RECORDS PROVIDED section start
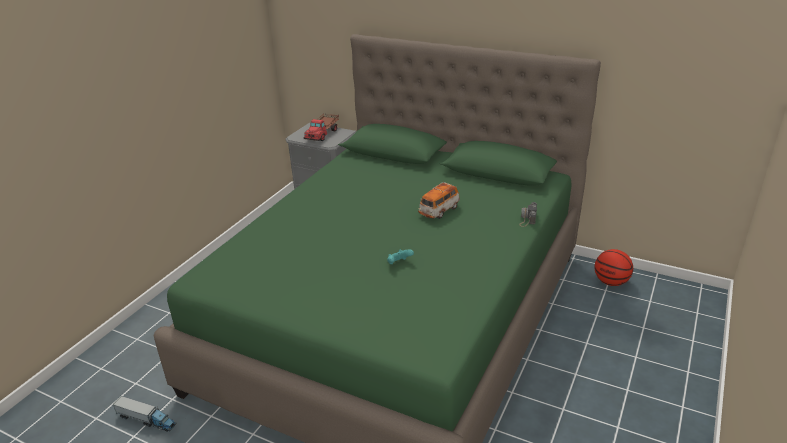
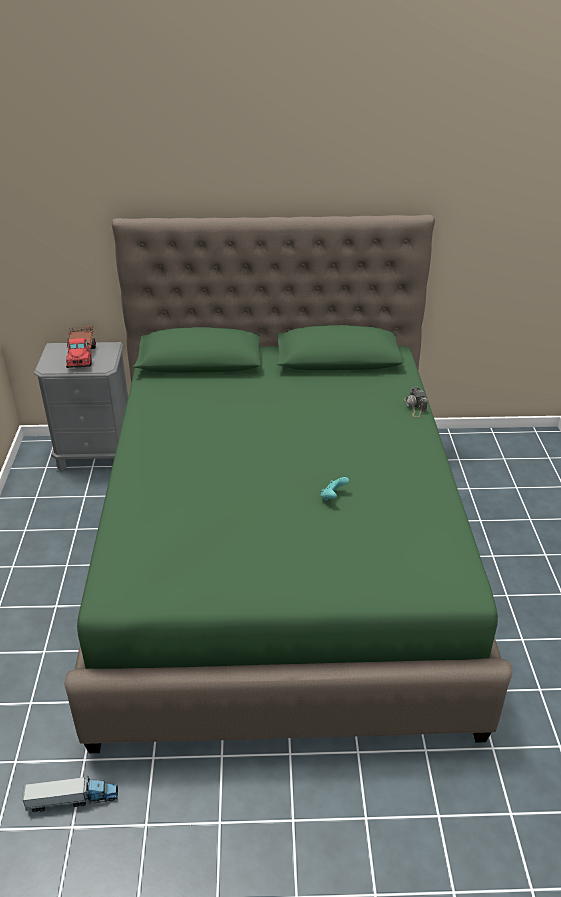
camera: 30 degrees left, 5 degrees up
toy car [418,182,460,219] -> none
basketball [594,249,633,286] -> none

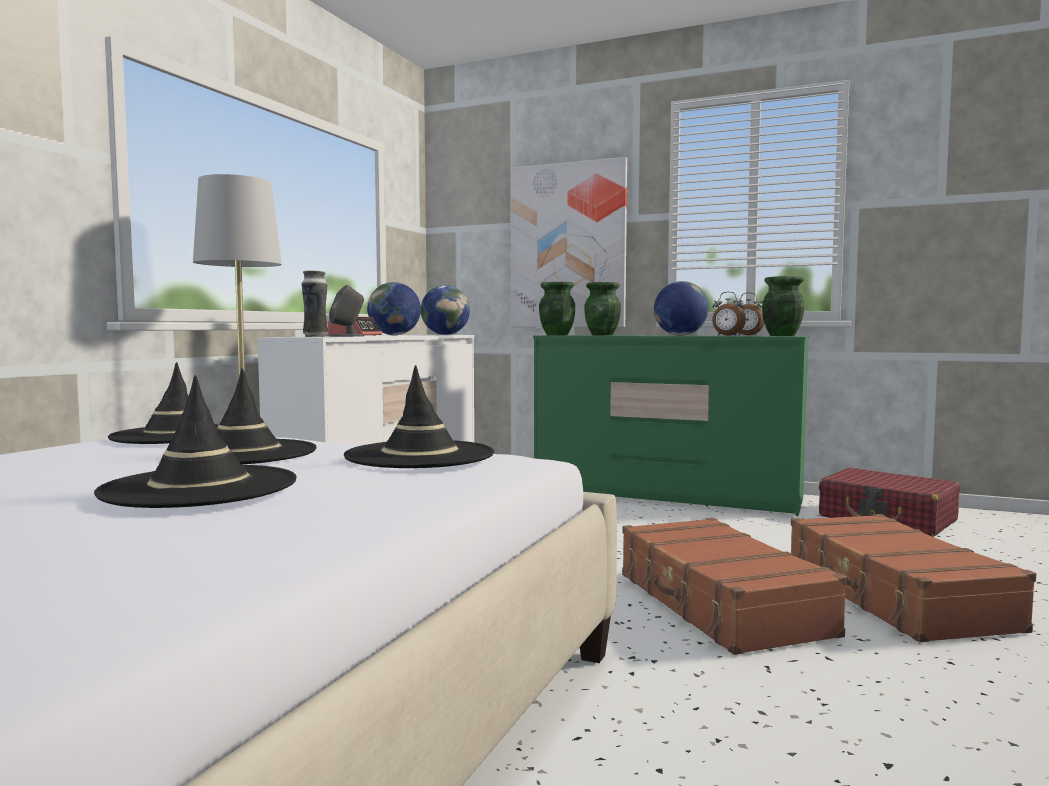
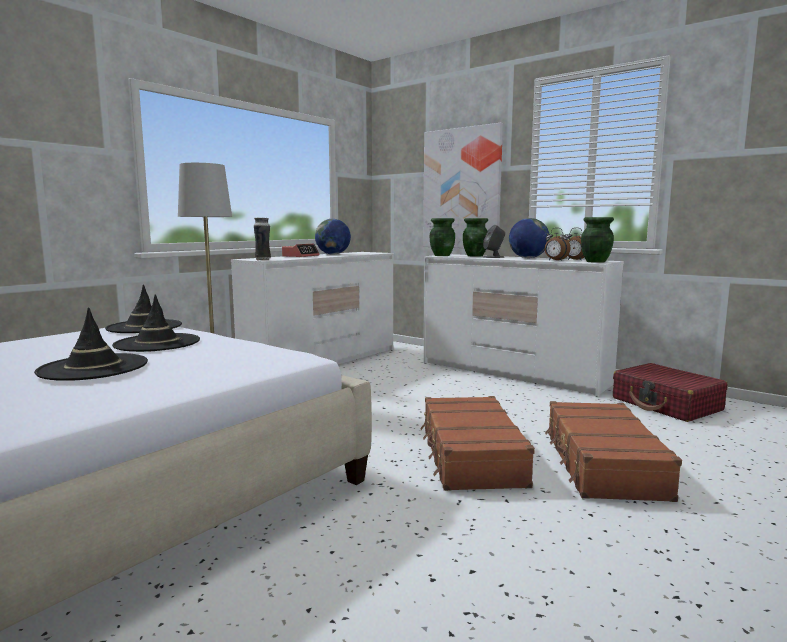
camera: 15 degrees right, 5 degrees up
grey speaker [329,285,364,337] -> grey speaker moved to [483,225,505,258]
black hat [344,365,495,468] -> none
globe [421,285,470,335] -> none
green dresser [533,335,809,516] -> white dresser [424,254,624,397]

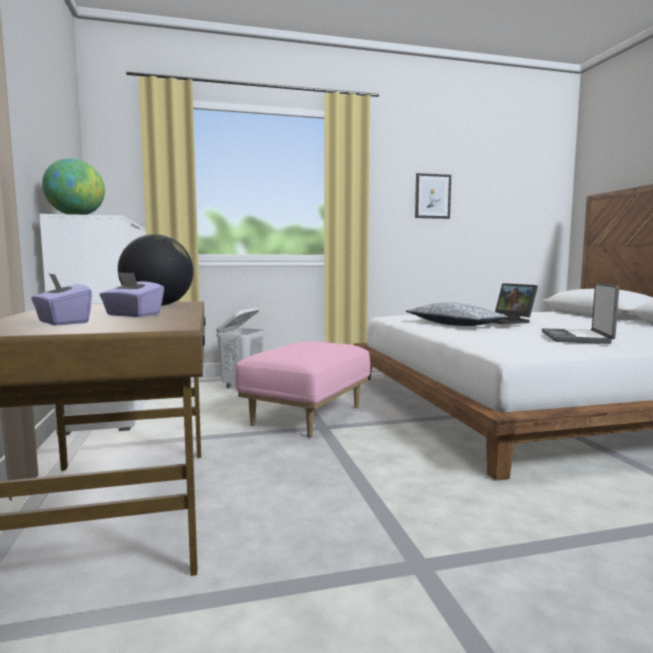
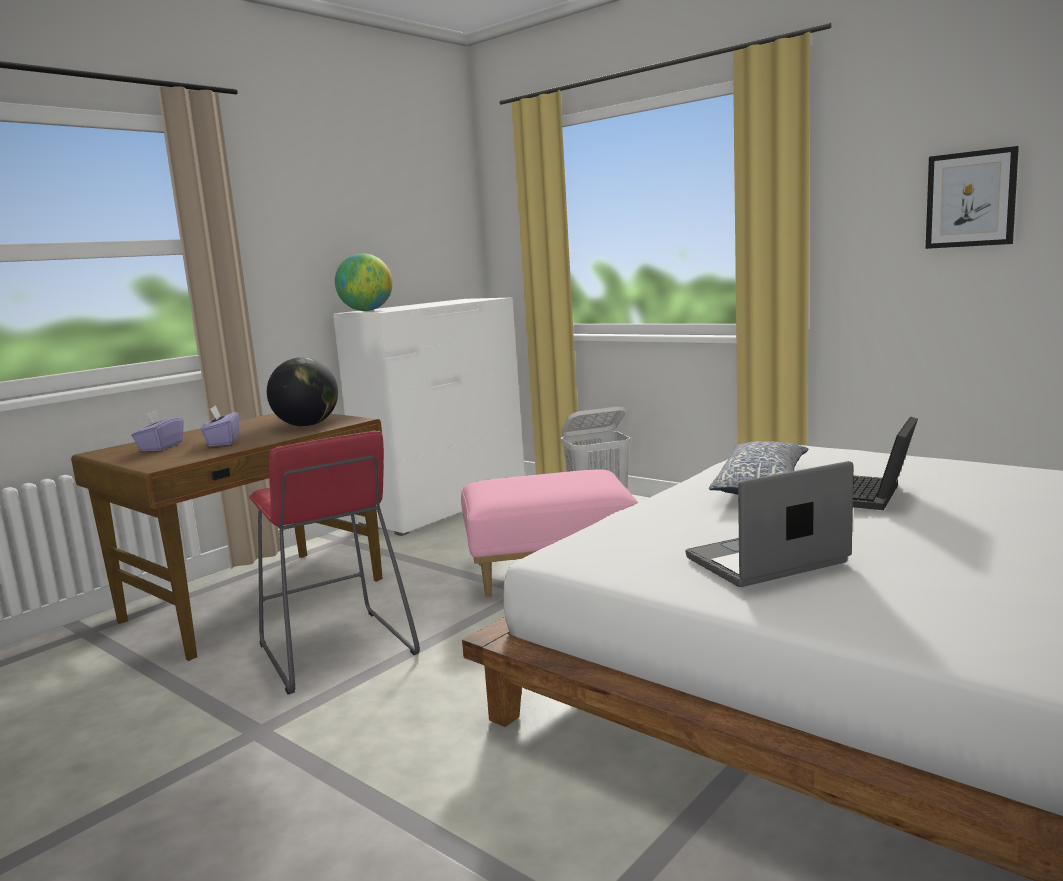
camera: 55 degrees right, 5 degrees up
none -> red stool [249,431,420,694]

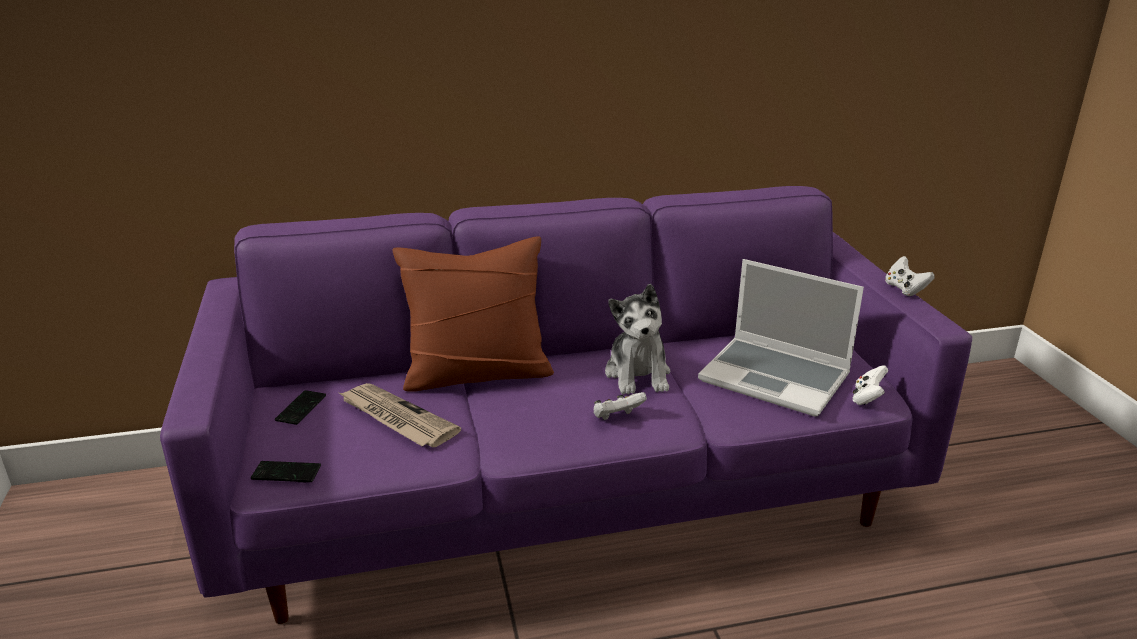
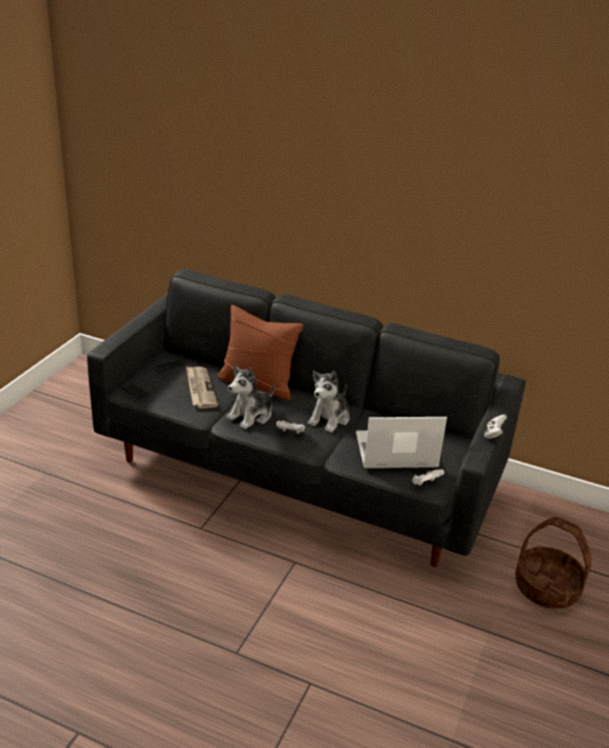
camera: 35 degrees right, 5 degrees up
purple sofa [160,186,972,624] -> black sofa [87,269,526,567]
laptop [698,259,864,416] -> laptop turned 105 degrees clockwise [356,417,447,468]
none -> plush toy [227,365,275,429]
none -> basket [515,517,591,609]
RECORDS PROVIDED section end
## ACTION ITEM:
From the line with "purple sofa [160,186,972,624]" to the final line of the entries above, return every line exactly as written.

## ANSWER BOX:
purple sofa [160,186,972,624] -> black sofa [87,269,526,567]
laptop [698,259,864,416] -> laptop turned 105 degrees clockwise [356,417,447,468]
none -> plush toy [227,365,275,429]
none -> basket [515,517,591,609]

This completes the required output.